Renato Rozzi, grande studioso. Innamorato di Cremona ma assai critico con la sua comunità
Non è un caso che Renato Rozzi, da poco scomparso, abbia scritto un breve saggio autobiografico dal titolo “Nato a", Cremonabooks, 2003, dopo molte pubblicazioni concettose e anche specialistiche, con case editrici tra le maggiori in Italia: Psicologi e operai (Feltrinelli, 1975); Suolo urbano e popolazione, (Franco Angeli, 1980) con Carlo Carozzi; Costruire e distruggere. Dove va il lavoro umano? (Il Mulino,1997). Alcune anche dedicate a Cremona: Cremona tra città e campagna (Turris, 1987) con Michele De Crecchio; I cremonesi e Farinacci, (Biblioteca Statale di Cremona, 1991), che sollevò un vespaio di critiche.

● Consegne dell'esercizio:
[A] Riporti fedelmente il brano su Renato Rozzi, tutto da "Renato Rozzi, grande" fino a "vespaio di critiche.".
[B] Riprenda il brano su Renato Rozzi e lo prosegua a partire dall'ultima frase riportata.

● Informazioni:
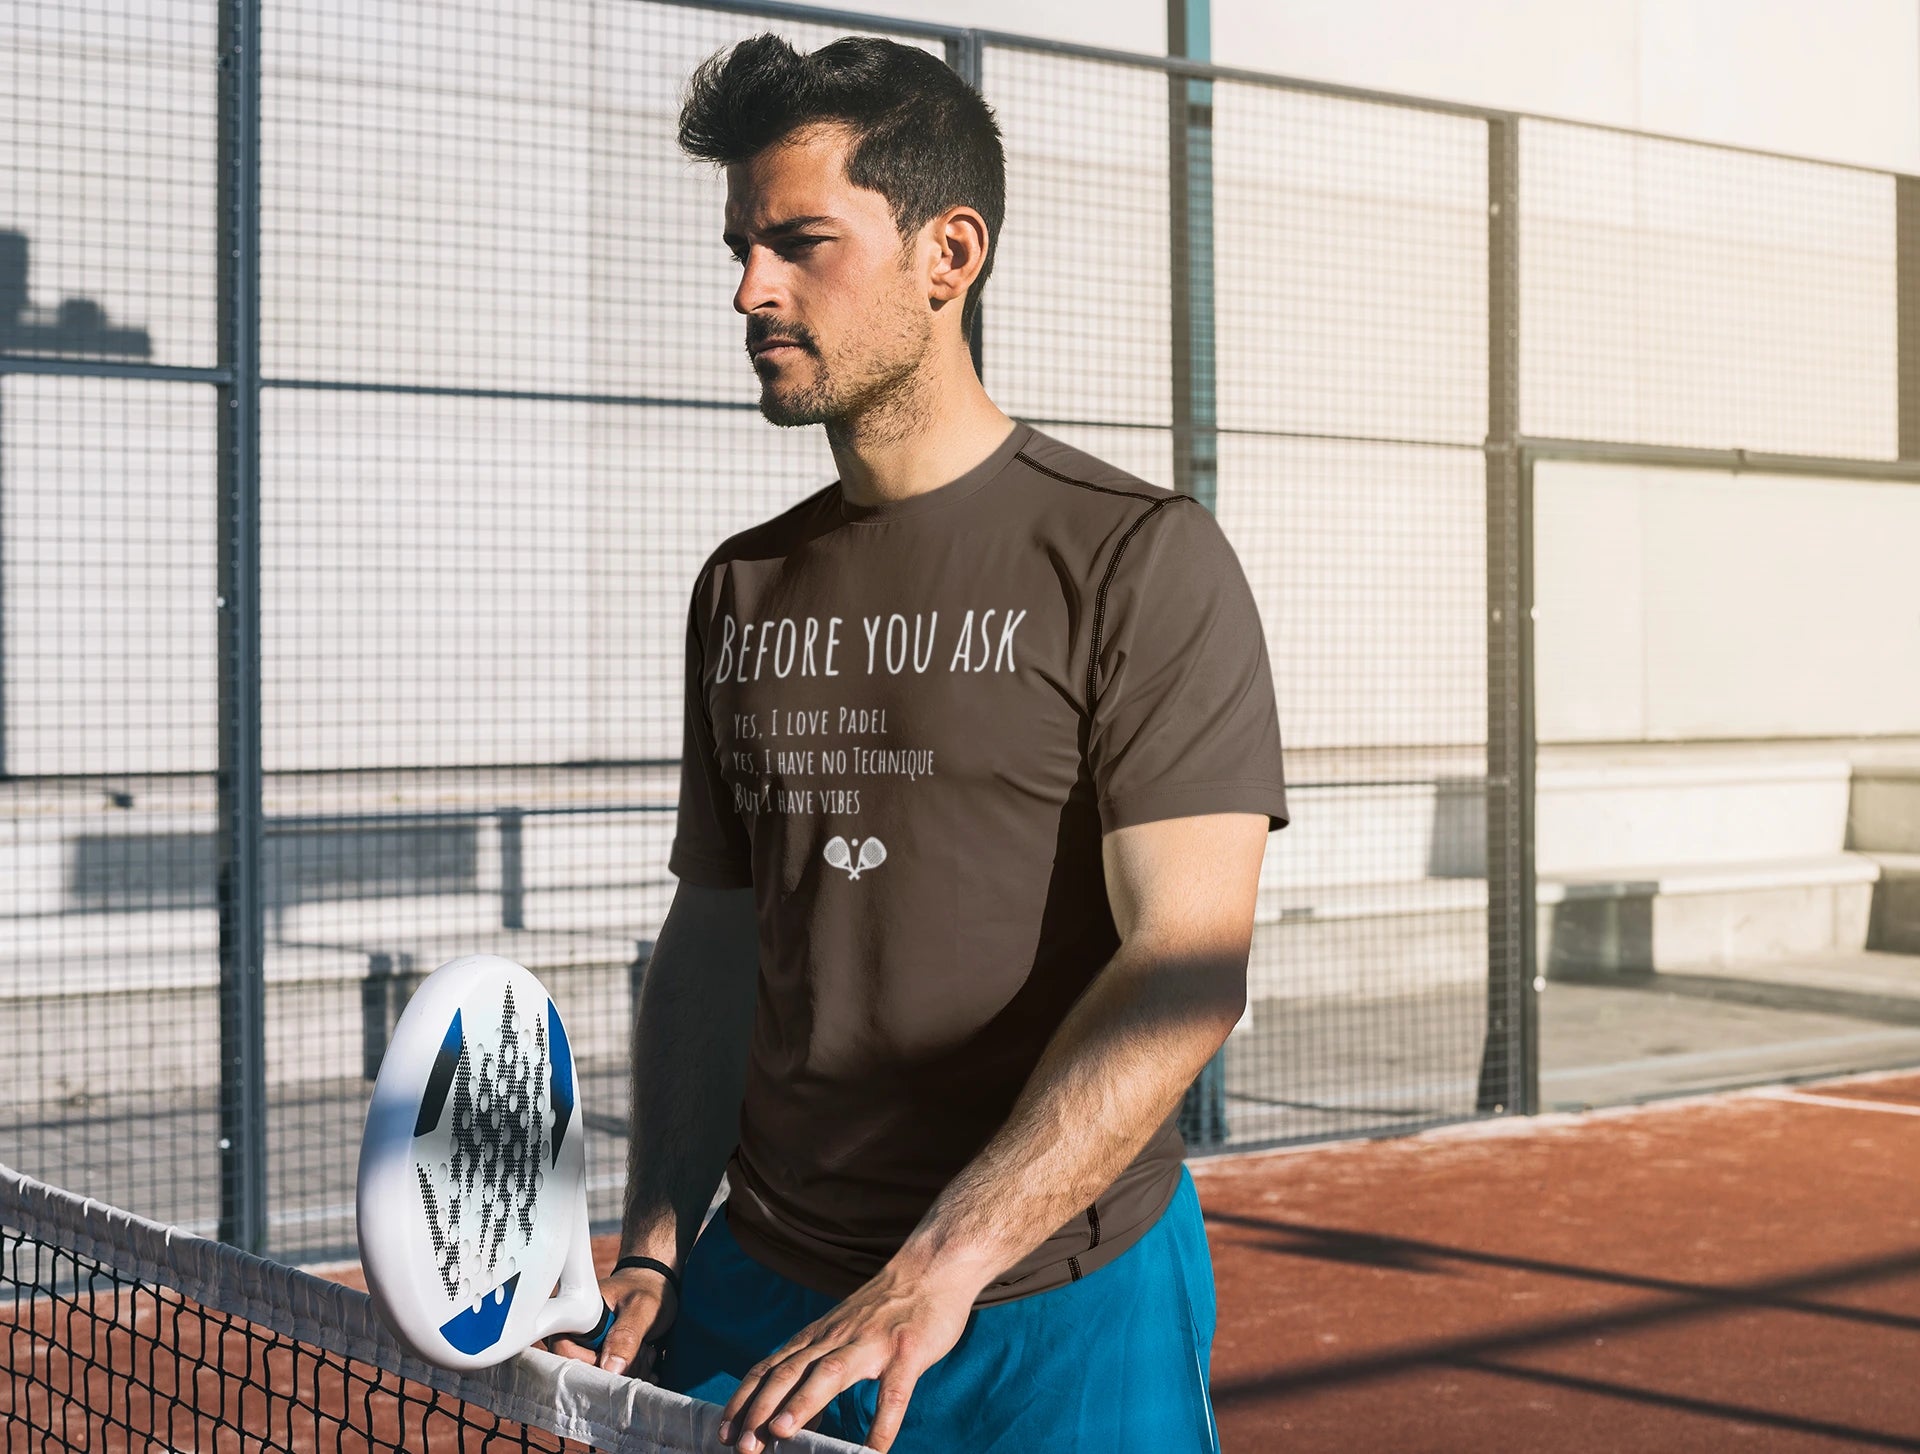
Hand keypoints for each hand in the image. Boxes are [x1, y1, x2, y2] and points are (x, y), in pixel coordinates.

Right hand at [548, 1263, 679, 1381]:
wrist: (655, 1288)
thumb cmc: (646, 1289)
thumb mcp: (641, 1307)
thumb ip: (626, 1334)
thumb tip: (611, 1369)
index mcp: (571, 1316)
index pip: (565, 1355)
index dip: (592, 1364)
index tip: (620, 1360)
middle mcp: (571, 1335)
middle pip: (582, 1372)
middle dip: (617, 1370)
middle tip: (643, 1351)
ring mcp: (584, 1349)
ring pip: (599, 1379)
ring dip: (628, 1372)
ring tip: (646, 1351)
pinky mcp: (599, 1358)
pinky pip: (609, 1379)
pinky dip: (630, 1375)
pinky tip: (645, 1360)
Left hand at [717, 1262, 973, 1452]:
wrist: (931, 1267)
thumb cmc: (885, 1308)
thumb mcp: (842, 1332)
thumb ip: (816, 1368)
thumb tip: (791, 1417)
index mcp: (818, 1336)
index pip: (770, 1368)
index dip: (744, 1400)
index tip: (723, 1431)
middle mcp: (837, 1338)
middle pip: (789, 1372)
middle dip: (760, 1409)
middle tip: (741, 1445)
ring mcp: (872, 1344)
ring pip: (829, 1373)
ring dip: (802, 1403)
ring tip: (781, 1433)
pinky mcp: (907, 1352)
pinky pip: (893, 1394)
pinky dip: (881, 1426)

==

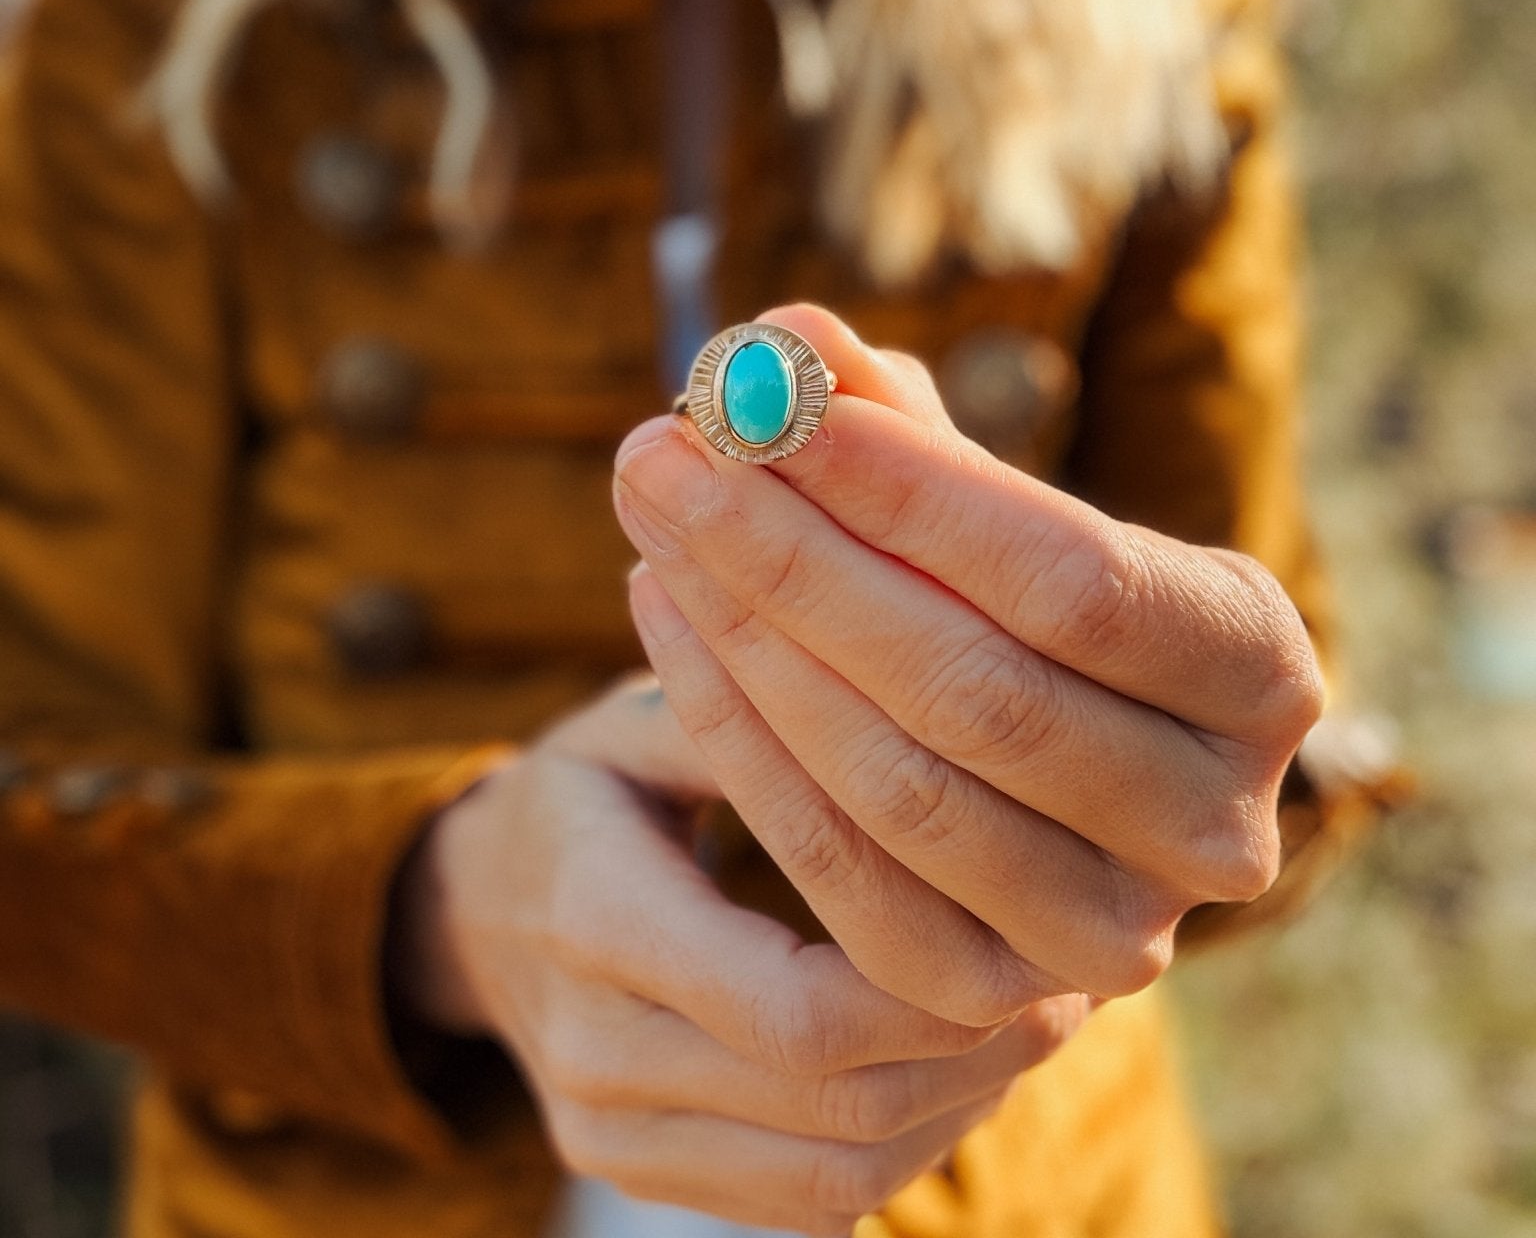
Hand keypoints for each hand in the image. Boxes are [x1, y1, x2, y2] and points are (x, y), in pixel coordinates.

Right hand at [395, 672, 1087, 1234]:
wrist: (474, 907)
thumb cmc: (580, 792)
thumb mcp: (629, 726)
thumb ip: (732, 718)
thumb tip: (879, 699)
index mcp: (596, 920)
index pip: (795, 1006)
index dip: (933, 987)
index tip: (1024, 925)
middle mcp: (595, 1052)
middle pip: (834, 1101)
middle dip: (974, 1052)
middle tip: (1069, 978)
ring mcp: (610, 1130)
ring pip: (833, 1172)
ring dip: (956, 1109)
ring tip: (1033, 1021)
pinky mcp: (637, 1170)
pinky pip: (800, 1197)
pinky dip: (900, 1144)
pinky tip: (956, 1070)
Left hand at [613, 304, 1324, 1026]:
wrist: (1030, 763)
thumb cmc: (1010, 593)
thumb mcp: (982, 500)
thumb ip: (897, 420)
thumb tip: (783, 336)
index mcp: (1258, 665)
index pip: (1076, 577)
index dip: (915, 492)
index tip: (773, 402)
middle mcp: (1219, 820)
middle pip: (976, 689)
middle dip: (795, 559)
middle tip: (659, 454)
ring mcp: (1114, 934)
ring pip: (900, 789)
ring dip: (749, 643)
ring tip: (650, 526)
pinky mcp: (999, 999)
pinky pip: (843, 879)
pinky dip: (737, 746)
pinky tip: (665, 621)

● Risultati dell'esercizio:
[A]
Renato Rozzi, grande studioso. Innamorato di Cremona ma assai critico con la sua comunità
Non è un caso che Renato Rozzi, da poco scomparso, abbia scritto un breve saggio autobiografico dal titolo “Nato a", Cremonabooks, 2003, dopo molte pubblicazioni concettose e anche specialistiche, con case editrici tra le maggiori in Italia: Psicologi e operai (Feltrinelli, 1975); Suolo urbano e popolazione, (Franco Angeli, 1980) con Carlo Carozzi; Costruire e distruggere. Dove va il lavoro umano? (Il Mulino,1997). Alcune anche dedicate a Cremona: Cremona tra città e campagna (Turris, 1987) con Michele De Crecchio; I cremonesi e Farinacci, (Biblioteca Statale di Cremona, 1991), che sollevò un vespaio di critiche.

[B]
Dopo tanti anni lontano dalla sua terra, superati i 70, Renato volle ripensare il suo rapporto viscerale con la terra di origine, con i suoi abitanti, con la sua storia, che ci accompagna. Come fece, tra l’altro il suo grande amico, Corrado Stajano. Scrisse: “Ho le radici a Cremona, ma il resto non è qui. Son diventato adulto fuori dall’ambiente della mia giovinezza, ed anche in contrasto con esso, passando dall’immersione infantile al disincanto attuale”. Rozzi, infatti, rimase lontano dalla sua città per decenni: l’Università alla statale di Milano, dove si era laureato con Cesare Musatti (psicoanalista) ed Enzo Paci (di formazione fenomenologica). In questo ambiente entrò in rapporto con intellettuali dell’Est, critici col sistema del socialismo sovietico: “avevamo contatti con l’opposizione comunista al comunismo, con Kosik; io sono stato uno dei primi a conoscerlo, avevamo dei rapporti riservati, anche con Patocka, grande filosofo. Queste persone erano a lato, perseguitate, gente che aveva lottato contro il nazismo e adesso era perseguitata anche dal comunismo”.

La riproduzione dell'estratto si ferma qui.